Monday, 26 January 2015

Nishikori five in a row over Ferrer

Number nine seed veteran David Ferrer from Spain must be sick of drawing Kei Nishikori in big tournaments.  He met the fifth seed in three Masters events in 2014, losing each time, and to top it off lost again to the Japanese player at the year end tour finals.  Each match went to three sets so today's fourth round match being a best of five scenario could see Ferrer in with a good chance of turning the tables on Nishikori.

Ferrer won his opening serve and Nishikori faced break points the very next game.  He fought them off, ably assisted by Ferrer who double faulted to begin and end the game. 2-1 Nishikori.  Ferrer saved two more break points in the fifth game but was having a lot of trouble finding a way through the Nishikori defence and was making more unforced errors than acceptable for him.

More break points were saved in the seventh game but it couldn't continue forever and when serving at 3-5 Ferrer crumbled, unforced lapses leading to 15-40 and Nishikori throwing in a clean backhand to resolve the set in his favour 6-3.

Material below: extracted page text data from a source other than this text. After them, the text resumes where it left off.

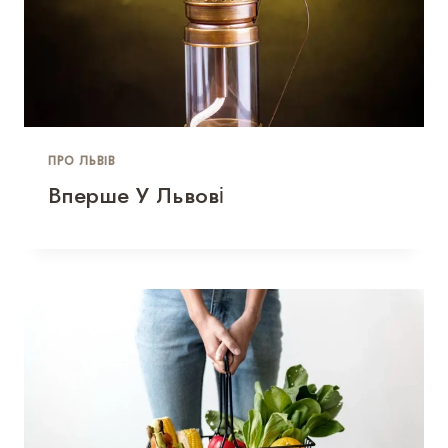
ПРО ЛЬВІВ
Вперше У Львові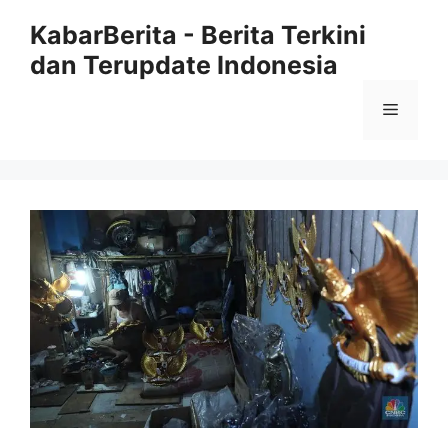
Langsung
KabarBerita - Berita Terkini
ke
dan Terupdate Indonesia
isi
Menu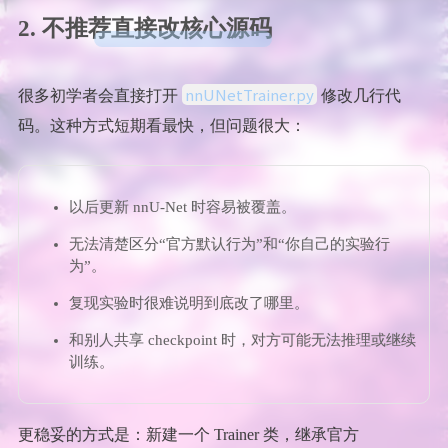
2. 不推荐直接改核心源码
nnUNetTrainer.py
很多初学者会直接打开
修改几行代
码。这种方式短期看最快，但问题很大：
以后更新 nnU-Net 时容易被覆盖。
无法清楚区分“官方默认行为”和“你自己的实验行
为”。
复现实验时很难说明到底改了哪里。
和别人共享 checkpoint 时，对方可能无法推理或继续
训练。
更稳妥的方式是：新建一个 Trainer 类，继承官方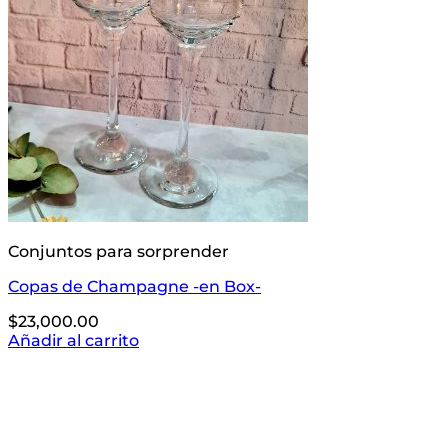
Conjuntos para sorprender
Copas de Champagne -en Box-
$
23,000.00
Añadir al carrito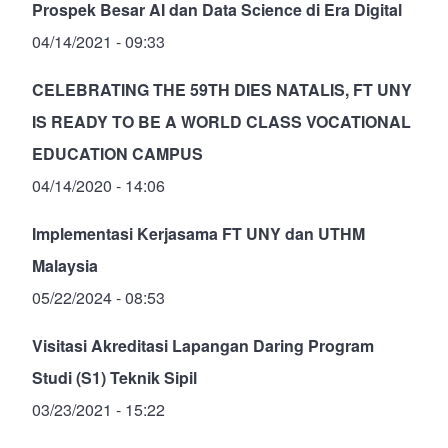
Prospek Besar AI dan Data Science di Era Digital
04/14/2021 - 09:33
CELEBRATING THE 59TH DIES NATALIS, FT UNY
IS READY TO BE A WORLD CLASS VOCATIONAL
EDUCATION CAMPUS
04/14/2020 - 14:06
Implementasi Kerjasama FT UNY dan UTHM
Malaysia
05/22/2024 - 08:53
Visitasi Akreditasi Lapangan Daring Program
Studi (S1) Teknik Sipil
03/23/2021 - 15:22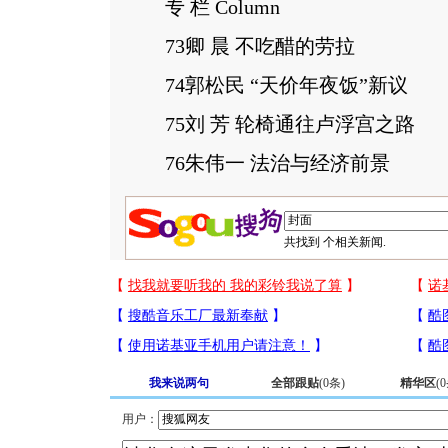
专 栏 Column
73卿 晨 不吃醋的劳拉
74郭松民 “天价年夜饭”新议
75刘 芳 轮椅通往卢浮宫之路
76朱伟一 法治与经济前景
共找到
个相关新闻.
我来说两句
全部跟贴
(
0
条)
精华区
(
0
用户：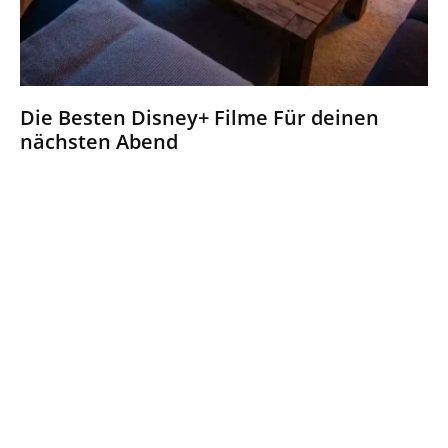
Die Besten Disney+ Filme Für deinen
nächsten Abend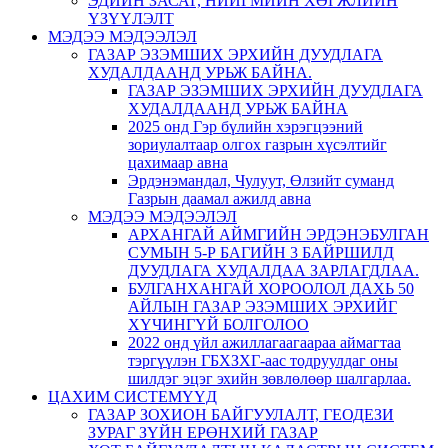
ЭДИЙН ЗАСАГ, НИЙГМИЙН ХӨГЖЛИЙН
ҮЗҮҮЛЭЛТ
МЭДЭЭ МЭДЭЭЛЭЛ
ГАЗАР ЭЗЭМШИХ ЭРХИЙН ДУУДЛАГА
ХУДАЛДААНД УРЬЖ БАЙНА.
ГАЗАР ЭЗЭМШИХ ЭРХИЙН ДУУДЛАГА
ХУДАЛДААНД УРЬЖ БАЙНА
2025 онд Гэр бүлийн хэрэгцээний
зориулалтаар олгох газрын хүсэлтийг
цахимаар авна
Эрдэнэмандал, Чулуут, Өлзийт суманд
Газрын даамал ажилд авна
МЭДЭЭ МЭДЭЭЛЭЛ
АРХАНГАЙ АЙМГИЙН ЭРДЭНЭБУЛГАН
СУМЫН 5-Р БАГИЙН 3 БАЙРШИЛД
ДУУДЛАГА ХУДАЛДАА ЗАРЛАГДЛАА.
БУЛГАНХАНГАЙ ХОРООЛОЛ ДАХЬ 50
АЙЛЫН ГАЗАР ЭЗЭМШИХ ЭРХИЙГ
ХҮЧИНГҮЙ БОЛГОЛОО
2022 онд үйл ажиллагаагаараа аймагтаа
тэргүүлэн ГБХЗХГ-аас тодруулдаг оны
шилдэг эцэг эхийн зөвлөлөөр шалгарлаа.
ЦАХИМ СИСТЕМҮҮД
ГАЗАР ЗОХИОН БАЙГУУЛАЛТ, ГЕОДЕЗИ
ЗУРАГ ЗҮЙН ЕРӨНХИЙ ГАЗАР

At 40-15 Nishikori was about to claim the second sets opening game when Ferrer opted to interfere and break on the third attempt.
On the Ferrer serve the second of two break points was licked up by Nishikori via another forehand winner and games were on serve.

They continued to be on serve until 3-3 with Ferrer starting to connect better with his forehand in particular but still not as fluent as Nishikori who was finding it easier to hold serve apart from that earlier blip.

At 3-4 and 0-30 David Ferrer double faulted and three break points were transferred into Nishikori's account.  Ferrer took one back with a brilliant forehand into the corner just as good as a winner, but his next forehand was useless and the break was official. 5-3 Nishikori.

Nishikori won the second set 6-3 with the Ferrer backhand return missing its target.  Now leading 6-3 6-3 the number five seed could almost taste the quarter final spot.

The opening game of set three saw Ferrer hit a forehand long to give Nishikori two break points and Kei was delighted, celebrating by going crosscourt with a forehand winner and leading 1-0.  This lead was doubled when he held serve comfortably the next game.

Both players then kept a safe hold on their serves and it was only when Ferrer had to serve at 3-5 that alarm bells began to ring.

They rang even louder at 0-40 but Nishikori teased a little hitting one forehand into the net and another long before Ferrer found the net with his forehand and the match was over.

Kei Nishikori the victor for the fifth successive time over David Ferrer, this time 6-3 6-3 6-3 and into a quarter final at Melbourne Park 2015.